TASK TO COMPLETE
In the records below, tally each line that contains the word "frametitle" and give the total only.

DATA TO EXAMINE
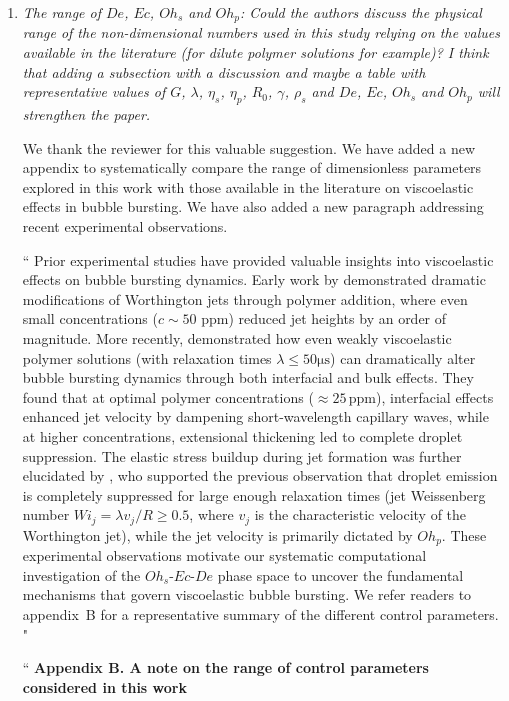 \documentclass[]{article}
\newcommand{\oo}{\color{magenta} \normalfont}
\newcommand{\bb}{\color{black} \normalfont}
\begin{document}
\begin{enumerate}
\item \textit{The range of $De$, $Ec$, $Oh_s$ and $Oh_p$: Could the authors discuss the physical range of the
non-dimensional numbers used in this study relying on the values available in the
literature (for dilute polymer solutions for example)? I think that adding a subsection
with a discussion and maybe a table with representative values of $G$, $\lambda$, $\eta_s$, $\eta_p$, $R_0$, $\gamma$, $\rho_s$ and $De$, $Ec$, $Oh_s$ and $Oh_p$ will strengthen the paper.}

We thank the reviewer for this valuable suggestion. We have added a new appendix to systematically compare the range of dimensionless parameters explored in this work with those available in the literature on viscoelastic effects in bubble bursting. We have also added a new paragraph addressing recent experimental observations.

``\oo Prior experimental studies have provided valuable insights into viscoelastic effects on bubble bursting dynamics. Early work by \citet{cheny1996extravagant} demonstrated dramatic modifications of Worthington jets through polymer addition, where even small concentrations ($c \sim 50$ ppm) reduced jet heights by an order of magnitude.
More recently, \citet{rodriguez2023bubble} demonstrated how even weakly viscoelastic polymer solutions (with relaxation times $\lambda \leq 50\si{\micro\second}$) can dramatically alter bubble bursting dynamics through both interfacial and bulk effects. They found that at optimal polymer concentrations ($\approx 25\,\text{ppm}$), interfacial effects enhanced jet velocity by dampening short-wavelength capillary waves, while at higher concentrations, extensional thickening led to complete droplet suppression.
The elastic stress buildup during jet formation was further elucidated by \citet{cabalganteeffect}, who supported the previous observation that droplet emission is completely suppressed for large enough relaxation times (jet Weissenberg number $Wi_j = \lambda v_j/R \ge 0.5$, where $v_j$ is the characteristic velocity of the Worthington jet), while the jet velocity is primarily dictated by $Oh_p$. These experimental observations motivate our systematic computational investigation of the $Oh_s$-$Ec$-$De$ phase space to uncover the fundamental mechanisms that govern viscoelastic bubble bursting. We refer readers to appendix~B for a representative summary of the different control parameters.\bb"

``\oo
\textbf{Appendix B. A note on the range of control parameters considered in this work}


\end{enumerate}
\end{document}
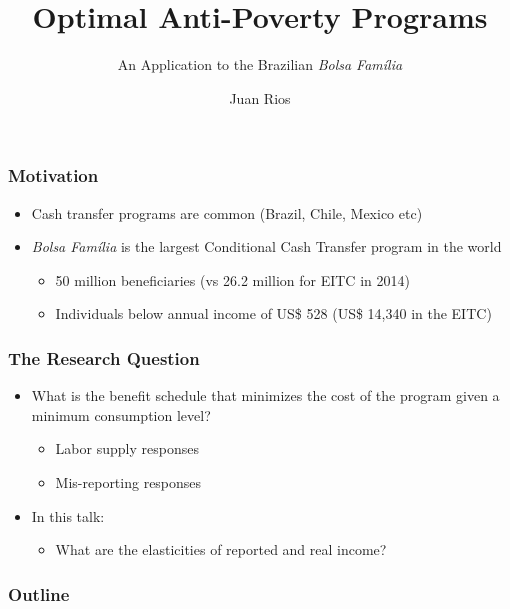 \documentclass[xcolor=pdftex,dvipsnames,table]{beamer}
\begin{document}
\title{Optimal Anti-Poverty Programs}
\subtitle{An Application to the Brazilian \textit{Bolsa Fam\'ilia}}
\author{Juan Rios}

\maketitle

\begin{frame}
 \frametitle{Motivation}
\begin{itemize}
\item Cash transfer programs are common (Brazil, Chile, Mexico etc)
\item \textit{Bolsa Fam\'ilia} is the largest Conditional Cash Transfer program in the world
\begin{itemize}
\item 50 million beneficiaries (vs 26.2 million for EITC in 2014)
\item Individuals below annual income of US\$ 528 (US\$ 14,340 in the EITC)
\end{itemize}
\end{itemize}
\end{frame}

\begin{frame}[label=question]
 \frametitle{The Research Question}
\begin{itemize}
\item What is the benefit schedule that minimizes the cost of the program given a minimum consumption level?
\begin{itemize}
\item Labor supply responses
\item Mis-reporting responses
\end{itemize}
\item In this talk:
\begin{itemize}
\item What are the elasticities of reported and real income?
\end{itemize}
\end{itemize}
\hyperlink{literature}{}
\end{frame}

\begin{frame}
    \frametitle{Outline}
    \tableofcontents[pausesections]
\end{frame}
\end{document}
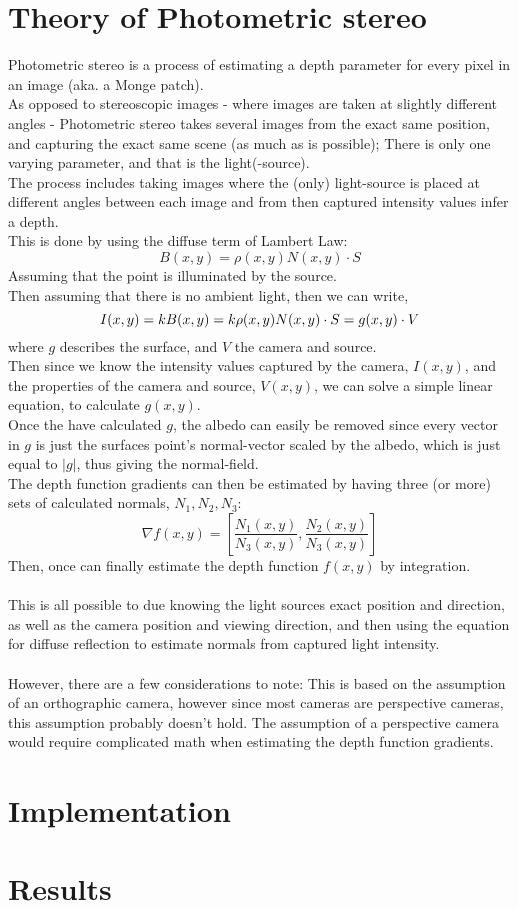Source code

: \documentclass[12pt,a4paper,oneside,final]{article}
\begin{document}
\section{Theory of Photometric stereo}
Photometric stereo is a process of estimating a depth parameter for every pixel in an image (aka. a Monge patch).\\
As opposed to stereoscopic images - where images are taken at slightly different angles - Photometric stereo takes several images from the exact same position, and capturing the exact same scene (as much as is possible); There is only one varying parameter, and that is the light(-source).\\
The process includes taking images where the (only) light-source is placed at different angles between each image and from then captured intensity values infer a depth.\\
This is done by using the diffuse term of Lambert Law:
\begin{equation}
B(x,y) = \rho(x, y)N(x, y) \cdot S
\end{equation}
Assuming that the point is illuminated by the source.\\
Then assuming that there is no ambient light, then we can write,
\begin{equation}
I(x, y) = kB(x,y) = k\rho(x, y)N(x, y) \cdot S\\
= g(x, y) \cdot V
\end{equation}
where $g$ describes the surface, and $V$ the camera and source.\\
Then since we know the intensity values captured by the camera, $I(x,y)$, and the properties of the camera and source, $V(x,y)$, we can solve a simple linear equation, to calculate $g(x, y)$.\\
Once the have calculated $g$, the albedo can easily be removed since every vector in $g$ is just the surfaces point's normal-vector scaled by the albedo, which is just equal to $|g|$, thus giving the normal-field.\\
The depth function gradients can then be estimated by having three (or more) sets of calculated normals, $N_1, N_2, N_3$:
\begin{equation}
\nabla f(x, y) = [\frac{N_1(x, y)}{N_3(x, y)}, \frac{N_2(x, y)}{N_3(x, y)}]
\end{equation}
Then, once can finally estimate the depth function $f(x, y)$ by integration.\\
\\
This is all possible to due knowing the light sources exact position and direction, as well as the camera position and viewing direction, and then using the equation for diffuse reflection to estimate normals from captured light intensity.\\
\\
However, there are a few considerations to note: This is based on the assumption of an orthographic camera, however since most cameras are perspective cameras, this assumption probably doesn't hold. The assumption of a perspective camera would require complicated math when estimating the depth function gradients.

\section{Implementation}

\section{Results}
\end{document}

SOLUTION FOR THIS TASK
3